▼▼▼
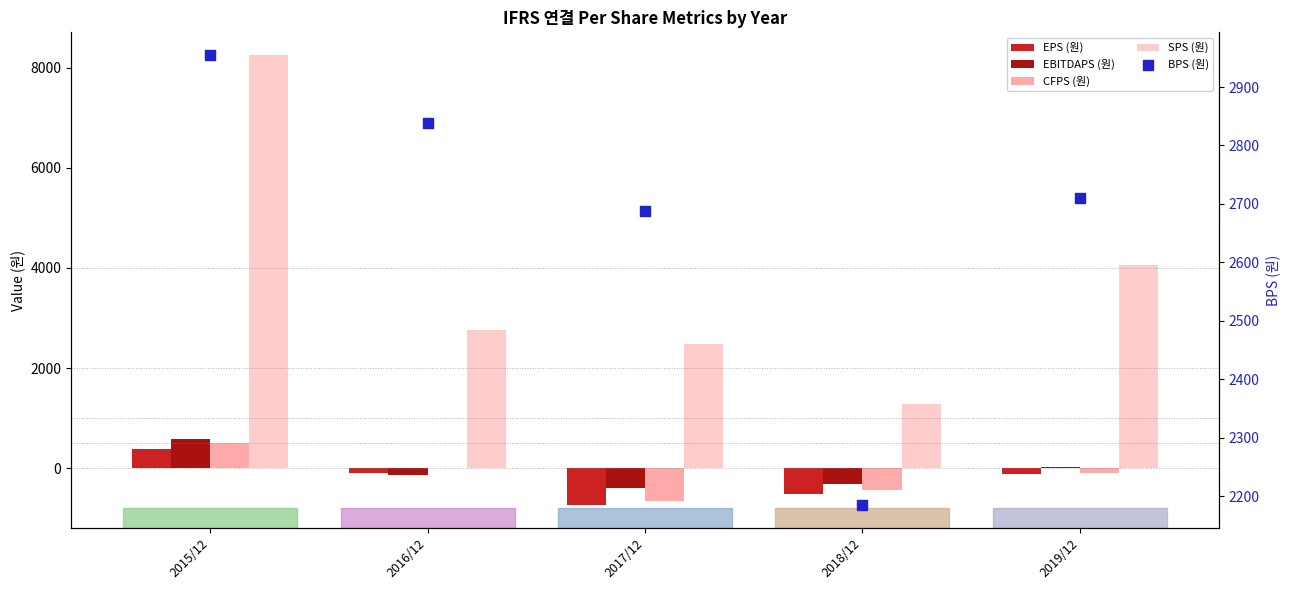

At how many categories does at least one series exceed 4849?

1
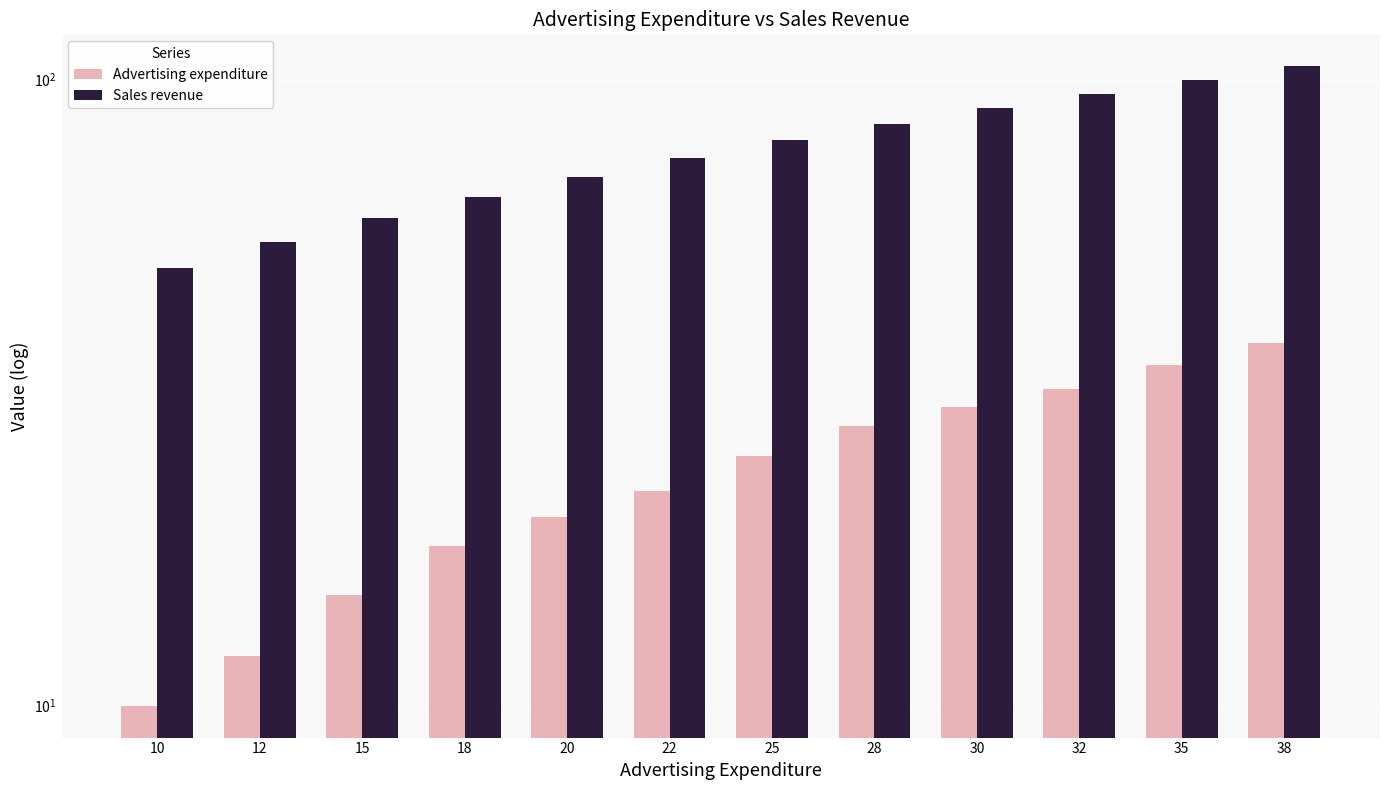

Which has a higher value, 32 or 22?

32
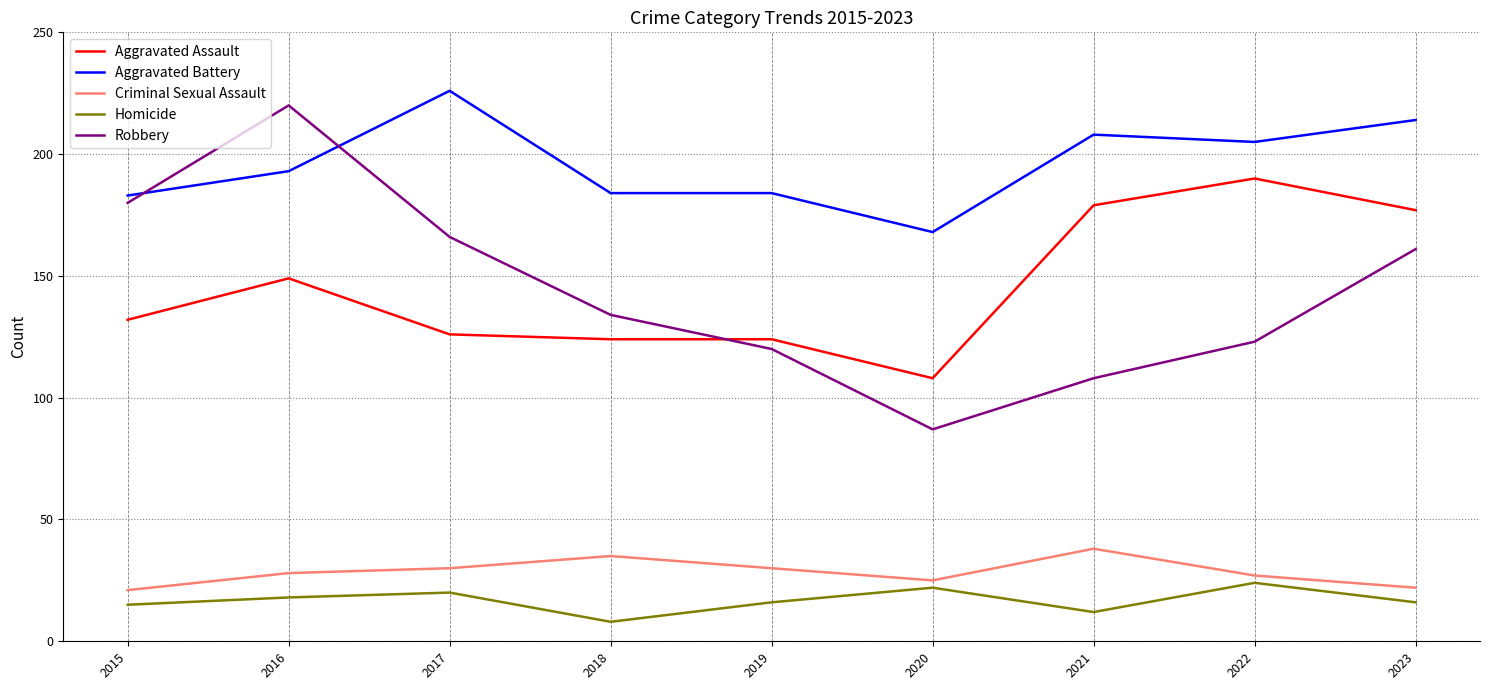

What is the difference between the second highest and second lowest values in the Robbery series?

72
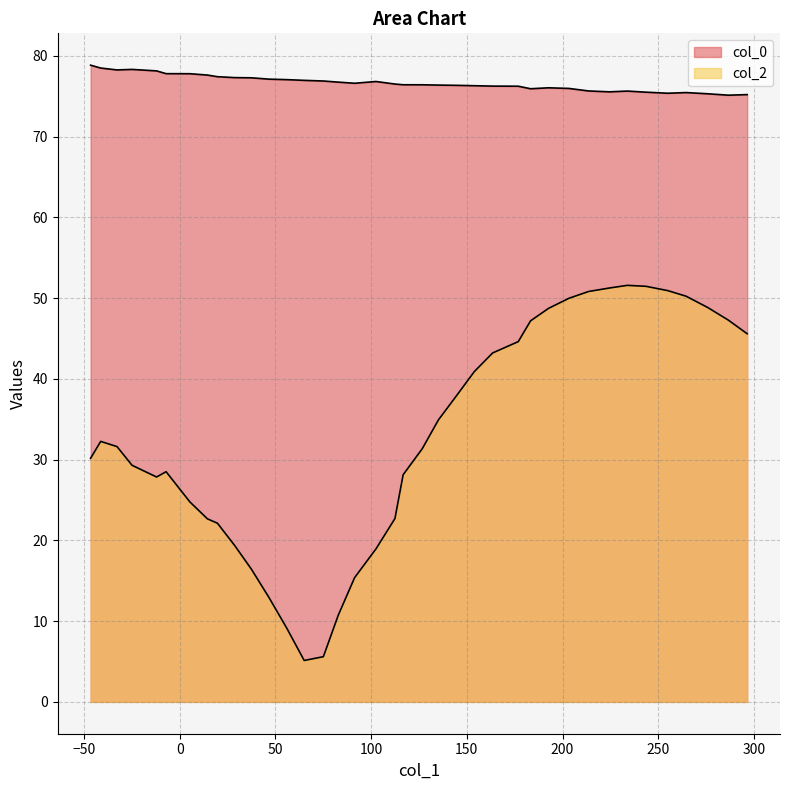

True or false: col_2 and col_0 cross at least once.

False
▲▲▲
[About this task] Rewrite the lines above, replacing "series" with "group" wherever it occurs and leaving everything else unchanged. Omit the pictures from your answer.

[Exercise response]
At how many categories does at least one group exceed 4849?

1

Which has a higher value, 32 or 22?

32

What is the difference between the second highest and second lowest values in the Robbery group?

72

True or false: col_2 and col_0 cross at least once.

False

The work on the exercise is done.